━━━━━ SELECTED EXTRACT ━━━━━

Provident Data Centers / Gateway Digital Campus and BLE Landholdings proposal Franklin County, Missouri; one rezoning request covers about 575 acres; the other covers about 490 acres across 12 parcels No capex disclosed; planning commission delayed decisions by one month after an 11-hour meeting Paused This is a pure community-opposition signal. More than 174 residents registered to speak, most against the projects, and the county pushed the decisions again. That kind of delay is not procedural noise anymore; it is now part of the standard project risk profile.
Mason ordinance repeal / potential future project Mason, Michigan; no project size approved; city repealed its new data center zoning district No capex disclosed; ordinance repealed after referendum petition; city may draft a stricter ordinance, while opponents are pushing for a half- to one-year moratorium Paused This is a policy action rather than a project milestone, but it materially affects development prospects in the area. The substance is clear: local governments are being forced to tighten definitions, standards, and public process before projects can move.

Trends and observations

  • Power is the gating factor almost everywhere. The clearest examples this week were the Ohio SoftBank/PORTS concept, which effectively pairs data center scale with dedicated generation and transmission investment, the Virginia Ashburn proposal whose likely power timing stretches into the mid-2030s, and Project Azalea in Georgia, where local approval was granted even though the planning record said sufficient energy supply is not yet available. That is the current market in one sentence: land and political approvals matter, but power delivery timing is increasingly the real schedule.
  • Community and political pushback is no longer a fringe issue. The strongest evidence this week came from Fayetteville, where Crow Holdings effectively walked away; Franklin County, Missouri, where hearings ran 11 hours and decisions were delayed; Mason, Michigan, where a newly created zoning framework was repealed after public backlash; and Joliet, where a major approval still required a heavy package of community commitments and infrastructure concessions. The implication for developers is obvious: community strategy now needs to start as early as power and land strategy, not after.
  • Onsite and integrated power strategies are moving from differentiator to baseline. The week’s most aggressive case was SoftBank’s Ohio concept, where the data center is explicitly paired with 10GW of new generation, mostly gas, plus new transmission. Even smaller or earlier-stage projects are reflecting the same logic: Project Azalea includes its own substation and backup generation, and QTS’s Pennsylvania land play is notable because it sits next to a nuclear-backed power environment. The market is telling you that “data center project” increasingly means “power project plus data center project.”
  • AI-scale demand is reshaping geography and project size. The largest signals this week were the 10GW Ohio concept, the 432MW Ashburn proposal, the 400MW Azalea campus, the continuing buildout at Lake Mariner, and the continued hyperscale land accumulation around Kansas City and Pennsylvania. At the same time, AWS’s San Antonio filings show that not every growth signal comes as a single giga-campus; some hyperscalers are still advancing through multiple smaller buildings in secondary markets. Net result: both mega-campus and distributed regional expansion models are alive, but both are increasingly power-led.

━━━━━ EXTRACTED DATA ━━━━━

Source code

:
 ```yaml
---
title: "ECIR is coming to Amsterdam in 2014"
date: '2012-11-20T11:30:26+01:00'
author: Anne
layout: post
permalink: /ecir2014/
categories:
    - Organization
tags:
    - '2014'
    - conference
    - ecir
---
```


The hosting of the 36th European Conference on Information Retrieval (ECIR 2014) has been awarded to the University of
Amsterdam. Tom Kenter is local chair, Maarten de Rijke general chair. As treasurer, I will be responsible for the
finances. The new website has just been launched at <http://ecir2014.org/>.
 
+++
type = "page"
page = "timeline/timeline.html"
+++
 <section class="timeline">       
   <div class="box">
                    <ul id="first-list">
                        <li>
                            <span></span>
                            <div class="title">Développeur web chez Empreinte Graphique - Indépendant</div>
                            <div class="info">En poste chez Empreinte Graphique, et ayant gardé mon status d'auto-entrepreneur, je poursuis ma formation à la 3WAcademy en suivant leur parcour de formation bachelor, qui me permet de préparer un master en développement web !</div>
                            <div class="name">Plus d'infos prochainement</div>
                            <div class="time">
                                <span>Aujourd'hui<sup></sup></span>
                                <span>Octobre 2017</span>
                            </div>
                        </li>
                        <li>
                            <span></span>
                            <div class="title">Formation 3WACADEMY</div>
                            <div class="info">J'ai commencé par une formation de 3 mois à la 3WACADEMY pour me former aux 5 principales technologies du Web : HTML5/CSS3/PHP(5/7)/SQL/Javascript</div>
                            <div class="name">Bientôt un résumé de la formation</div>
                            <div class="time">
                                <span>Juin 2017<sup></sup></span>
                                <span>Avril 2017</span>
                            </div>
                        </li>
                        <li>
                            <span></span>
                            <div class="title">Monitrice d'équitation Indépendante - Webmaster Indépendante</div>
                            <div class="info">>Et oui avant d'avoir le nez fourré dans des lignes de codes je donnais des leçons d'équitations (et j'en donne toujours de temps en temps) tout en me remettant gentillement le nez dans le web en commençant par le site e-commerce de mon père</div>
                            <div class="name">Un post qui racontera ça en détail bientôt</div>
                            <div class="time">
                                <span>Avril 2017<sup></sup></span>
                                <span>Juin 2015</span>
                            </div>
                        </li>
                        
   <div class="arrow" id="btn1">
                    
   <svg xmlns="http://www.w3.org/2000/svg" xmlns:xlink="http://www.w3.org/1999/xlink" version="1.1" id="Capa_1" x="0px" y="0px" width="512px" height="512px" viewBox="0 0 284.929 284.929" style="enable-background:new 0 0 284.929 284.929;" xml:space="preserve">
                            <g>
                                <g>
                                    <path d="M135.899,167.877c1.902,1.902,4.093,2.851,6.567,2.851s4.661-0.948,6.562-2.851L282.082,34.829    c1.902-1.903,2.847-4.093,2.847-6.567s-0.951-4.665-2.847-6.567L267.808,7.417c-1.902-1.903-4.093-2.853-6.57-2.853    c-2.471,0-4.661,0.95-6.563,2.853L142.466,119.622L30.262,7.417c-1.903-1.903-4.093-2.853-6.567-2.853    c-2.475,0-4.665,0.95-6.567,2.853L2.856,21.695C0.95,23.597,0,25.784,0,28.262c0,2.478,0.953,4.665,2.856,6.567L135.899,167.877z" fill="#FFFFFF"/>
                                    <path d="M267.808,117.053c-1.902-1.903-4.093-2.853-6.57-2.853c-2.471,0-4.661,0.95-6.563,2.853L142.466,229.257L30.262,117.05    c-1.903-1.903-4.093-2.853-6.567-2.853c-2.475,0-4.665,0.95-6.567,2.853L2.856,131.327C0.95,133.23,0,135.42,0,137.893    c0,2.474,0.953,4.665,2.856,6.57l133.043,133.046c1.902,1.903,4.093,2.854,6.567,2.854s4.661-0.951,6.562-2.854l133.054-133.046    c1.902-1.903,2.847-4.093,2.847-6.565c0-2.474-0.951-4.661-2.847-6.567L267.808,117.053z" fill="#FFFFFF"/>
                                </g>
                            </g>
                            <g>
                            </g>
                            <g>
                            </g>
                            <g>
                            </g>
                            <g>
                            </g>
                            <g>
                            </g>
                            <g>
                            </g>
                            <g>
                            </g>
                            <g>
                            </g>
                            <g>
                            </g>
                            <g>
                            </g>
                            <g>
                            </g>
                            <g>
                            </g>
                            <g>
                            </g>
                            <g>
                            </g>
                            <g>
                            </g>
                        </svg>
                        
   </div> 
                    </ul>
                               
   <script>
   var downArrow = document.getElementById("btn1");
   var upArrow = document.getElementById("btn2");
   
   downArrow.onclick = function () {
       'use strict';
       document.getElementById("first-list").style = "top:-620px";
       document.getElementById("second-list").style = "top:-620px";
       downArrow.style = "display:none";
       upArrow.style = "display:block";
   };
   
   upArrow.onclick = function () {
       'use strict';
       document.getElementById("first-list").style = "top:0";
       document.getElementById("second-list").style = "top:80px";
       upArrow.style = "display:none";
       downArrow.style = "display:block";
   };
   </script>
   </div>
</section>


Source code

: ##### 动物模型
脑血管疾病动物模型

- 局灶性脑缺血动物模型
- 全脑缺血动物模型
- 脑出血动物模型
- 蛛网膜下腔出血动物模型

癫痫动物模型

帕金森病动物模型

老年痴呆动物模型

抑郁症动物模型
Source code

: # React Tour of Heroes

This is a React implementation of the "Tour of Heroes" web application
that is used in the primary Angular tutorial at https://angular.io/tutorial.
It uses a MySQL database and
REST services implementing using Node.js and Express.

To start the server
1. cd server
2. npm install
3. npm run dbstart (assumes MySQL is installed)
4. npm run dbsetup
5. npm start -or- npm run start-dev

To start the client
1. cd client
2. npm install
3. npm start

━━━━━

◆ **EXERCISE DIRECTIONS**: Write out everything in the data center project roundup from "Trends and observations" down to "the real schedule.", word for word.

◆ **RESULT OF THIS EXERCISE**:
Trends and observations

  • Power is the gating factor almost everywhere. The clearest examples this week were the Ohio SoftBank/PORTS concept, which effectively pairs data center scale with dedicated generation and transmission investment, the Virginia Ashburn proposal whose likely power timing stretches into the mid-2030s, and Project Azalea in Georgia, where local approval was granted even though the planning record said sufficient energy supply is not yet available. That is the current market in one sentence: land and political approvals matter, but power delivery timing is increasingly the real schedule.